> _Data for processing_:
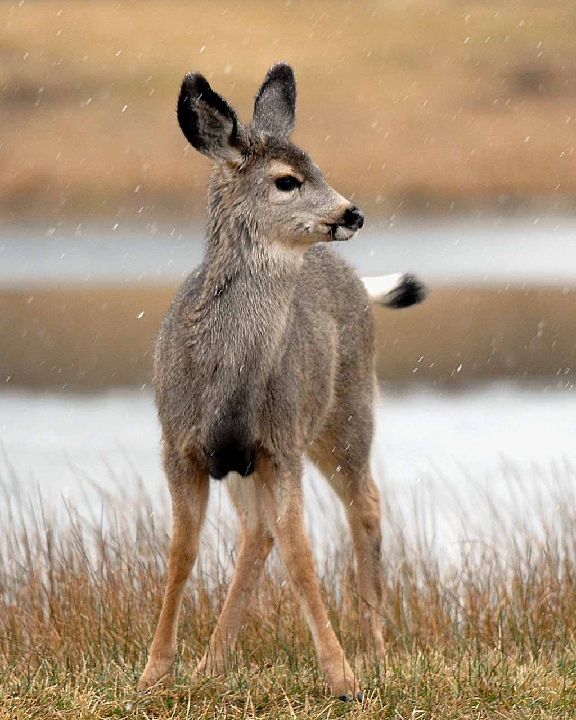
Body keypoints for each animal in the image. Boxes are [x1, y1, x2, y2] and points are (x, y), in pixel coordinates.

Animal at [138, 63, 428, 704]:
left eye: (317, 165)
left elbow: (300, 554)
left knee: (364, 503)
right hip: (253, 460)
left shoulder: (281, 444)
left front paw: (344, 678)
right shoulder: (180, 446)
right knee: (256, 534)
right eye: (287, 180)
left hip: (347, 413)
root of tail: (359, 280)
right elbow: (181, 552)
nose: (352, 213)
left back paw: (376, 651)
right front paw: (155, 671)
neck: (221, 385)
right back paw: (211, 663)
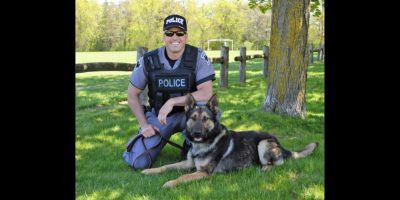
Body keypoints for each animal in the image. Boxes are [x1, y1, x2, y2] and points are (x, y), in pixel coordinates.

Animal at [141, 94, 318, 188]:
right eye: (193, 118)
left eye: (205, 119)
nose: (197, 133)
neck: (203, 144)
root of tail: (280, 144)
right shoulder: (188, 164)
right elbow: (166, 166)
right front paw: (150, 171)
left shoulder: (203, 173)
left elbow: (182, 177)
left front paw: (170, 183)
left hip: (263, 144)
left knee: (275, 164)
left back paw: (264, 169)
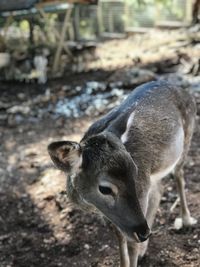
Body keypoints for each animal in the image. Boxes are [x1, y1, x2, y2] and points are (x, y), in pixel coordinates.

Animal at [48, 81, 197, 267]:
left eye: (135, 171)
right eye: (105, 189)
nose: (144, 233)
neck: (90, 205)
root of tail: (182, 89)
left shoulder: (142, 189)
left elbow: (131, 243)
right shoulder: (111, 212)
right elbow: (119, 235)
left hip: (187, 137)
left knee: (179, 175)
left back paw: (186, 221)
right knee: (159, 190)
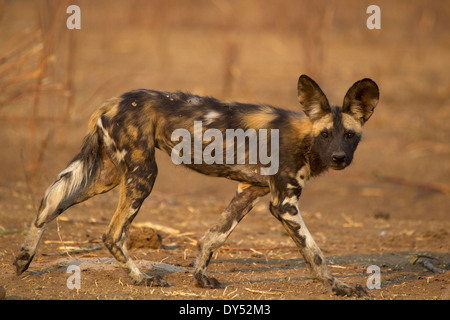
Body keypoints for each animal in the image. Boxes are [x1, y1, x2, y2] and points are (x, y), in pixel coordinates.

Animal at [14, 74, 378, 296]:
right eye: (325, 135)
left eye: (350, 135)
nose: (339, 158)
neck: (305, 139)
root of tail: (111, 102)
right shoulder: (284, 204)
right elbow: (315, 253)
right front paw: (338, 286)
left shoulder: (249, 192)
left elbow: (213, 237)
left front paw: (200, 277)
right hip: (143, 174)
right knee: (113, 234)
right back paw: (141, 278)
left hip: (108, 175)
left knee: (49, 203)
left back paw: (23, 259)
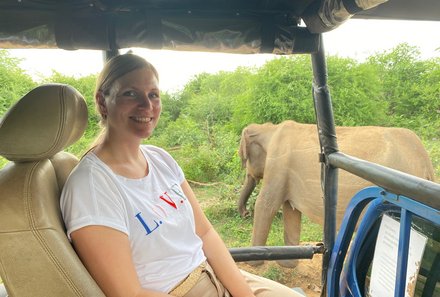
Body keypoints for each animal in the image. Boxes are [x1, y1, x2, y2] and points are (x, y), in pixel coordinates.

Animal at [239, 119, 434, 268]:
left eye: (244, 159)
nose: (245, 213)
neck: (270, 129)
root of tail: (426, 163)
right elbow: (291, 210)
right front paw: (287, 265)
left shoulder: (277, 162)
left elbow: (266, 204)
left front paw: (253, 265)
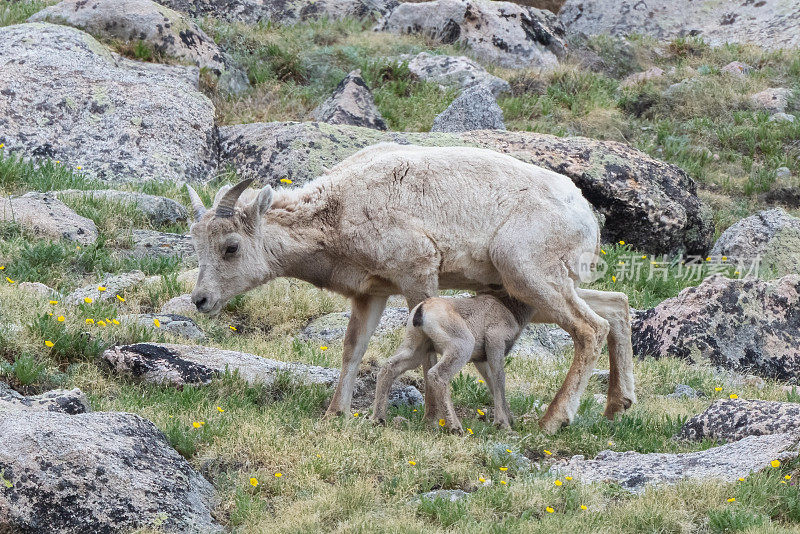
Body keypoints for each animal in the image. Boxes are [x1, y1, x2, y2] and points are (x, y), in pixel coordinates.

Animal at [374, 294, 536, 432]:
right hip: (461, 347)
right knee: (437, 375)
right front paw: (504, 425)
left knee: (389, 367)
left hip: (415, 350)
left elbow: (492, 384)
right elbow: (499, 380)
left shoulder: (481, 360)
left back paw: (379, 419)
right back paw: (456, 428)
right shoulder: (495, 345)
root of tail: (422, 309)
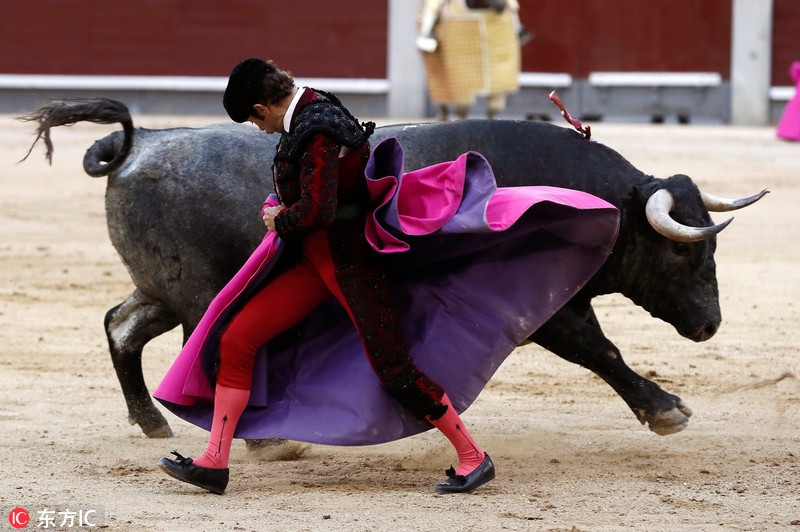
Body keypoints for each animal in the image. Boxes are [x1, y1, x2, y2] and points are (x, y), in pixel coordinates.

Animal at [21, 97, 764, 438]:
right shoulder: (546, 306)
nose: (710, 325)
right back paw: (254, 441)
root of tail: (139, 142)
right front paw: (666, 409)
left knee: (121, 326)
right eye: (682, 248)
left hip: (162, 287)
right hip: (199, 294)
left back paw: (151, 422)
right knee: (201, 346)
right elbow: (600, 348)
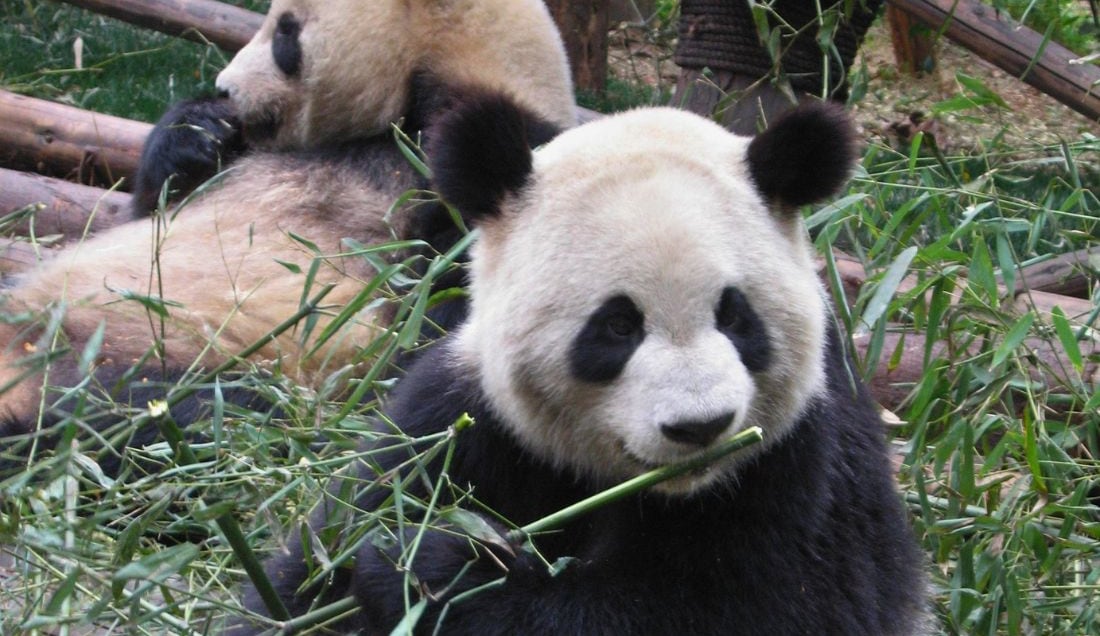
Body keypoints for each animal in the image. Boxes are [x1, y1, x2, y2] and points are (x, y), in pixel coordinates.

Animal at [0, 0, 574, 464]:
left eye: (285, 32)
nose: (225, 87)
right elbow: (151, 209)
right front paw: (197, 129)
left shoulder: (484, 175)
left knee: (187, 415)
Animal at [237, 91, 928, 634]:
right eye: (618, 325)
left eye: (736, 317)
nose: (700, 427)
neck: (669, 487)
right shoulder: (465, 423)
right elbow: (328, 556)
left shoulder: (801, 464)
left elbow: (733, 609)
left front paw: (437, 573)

> _Work required_: When you reproduce the data shown above, keep each line exact and omit every picture.

> _Task answer_:
Body keypoints for each animal in the image. Boxes are [x1, y1, x2, y2] and points are (x, y), in pixel coordinates.

Animal at [138, 63, 428, 704]:
left eye: (317, 165)
left elbow: (300, 554)
left knee: (364, 503)
right hip: (253, 460)
left shoulder: (281, 444)
left front paw: (344, 678)
right shoulder: (180, 446)
right knee: (256, 534)
right eye: (287, 180)
left hip: (347, 413)
root of tail: (359, 280)
right elbow: (181, 552)
nose: (352, 213)
left back paw: (376, 651)
right front paw: (155, 671)
neck: (221, 385)
right back paw: (211, 663)
Body keypoints for each animal in the image. Boxes are [x1, y1, x2, y2] and points are (x, y), in pixel coordinates.

Animal at [141, 94, 318, 188]:
right eye: (193, 118)
left eye: (205, 119)
nose: (197, 133)
neck: (203, 144)
root of tail: (280, 144)
right shoulder: (188, 164)
right elbow: (166, 166)
right front paw: (150, 171)
left shoulder: (203, 173)
left elbow: (182, 177)
left front paw: (170, 183)
left hip: (263, 144)
left knee: (275, 164)
left back paw: (264, 169)
Body keypoints for each animal in the image. Boxes are [x1, y1, x2, y2] and points are (x, y), in pixel coordinates.

Animal at [48, 81, 197, 267]:
left eye: (135, 171)
right eye: (105, 189)
nose: (144, 233)
neck: (90, 205)
root of tail: (182, 89)
left shoulder: (142, 189)
left elbow: (131, 243)
right shoulder: (111, 212)
right elbow: (119, 235)
left hip: (187, 137)
left knee: (179, 175)
left back paw: (186, 221)
right knee: (159, 190)
Body keypoints for each animal in the image. Boxes are [x1, y1, x2, y2] and points are (x, y), in pixel coordinates.

Animal at [14, 74, 378, 296]:
right eye: (325, 135)
left eye: (350, 135)
nose: (339, 158)
neck: (305, 139)
root of tail: (111, 102)
right shoulder: (284, 204)
right elbow: (315, 253)
right front paw: (338, 286)
left shoulder: (249, 192)
left elbow: (213, 237)
left front paw: (200, 277)
right hip: (143, 174)
right knee: (113, 234)
right back paw: (141, 278)
left hip: (108, 175)
left knee: (49, 203)
left back paw: (23, 259)
Body keypoints for each animal in the image. Boxes are [x1, y1, x2, y2] and points are (x, y), in pixel coordinates.

Animal at [239, 119, 434, 268]:
left eye: (244, 159)
nose: (245, 213)
neck: (270, 129)
root of tail: (426, 163)
right elbow: (291, 210)
right front paw: (287, 265)
left shoulder: (277, 162)
left elbow: (266, 204)
left front paw: (253, 265)
Body keypoints for each animal in the image. Boxes are [x1, y1, x2, y2] and points are (x, y), in pixel coordinates.

Animal at [374, 294, 536, 432]:
right hip: (461, 347)
right knee: (437, 375)
right front paw: (504, 425)
left knee: (389, 367)
left hip: (415, 350)
left elbow: (492, 384)
right elbow: (499, 380)
left shoulder: (481, 360)
left back paw: (379, 419)
right back paw: (456, 428)
right shoulder: (495, 345)
root of tail: (422, 309)
Body keypoints for each animal in the image. Boxes are [x1, y1, x2, y2] and points are (x, y), in pixel coordinates.

Animal at [21, 97, 764, 438]:
right shoulder: (546, 306)
nose: (710, 325)
right back paw: (254, 441)
root of tail: (139, 142)
right front paw: (666, 409)
left knee: (121, 326)
right eye: (682, 248)
left hip: (162, 287)
right hip: (199, 294)
left back paw: (151, 422)
right knee: (201, 346)
right elbow: (600, 348)
Body keypoints for each animal in the image. Boxes are [x1, y1, x2, y2] and points are (x, y), in pixel coordinates.

Animal at [0, 0, 574, 464]:
left eye: (285, 32)
nose: (225, 87)
right elbow: (151, 209)
right front paw: (197, 129)
left shoulder: (484, 175)
left knee: (187, 415)
Animal at [237, 91, 928, 634]:
right eye: (618, 325)
left eye: (736, 317)
nose: (700, 427)
neck: (669, 487)
right shoulder: (465, 423)
right elbow: (328, 556)
left shoulder: (801, 464)
left elbow: (733, 609)
left front paw: (437, 573)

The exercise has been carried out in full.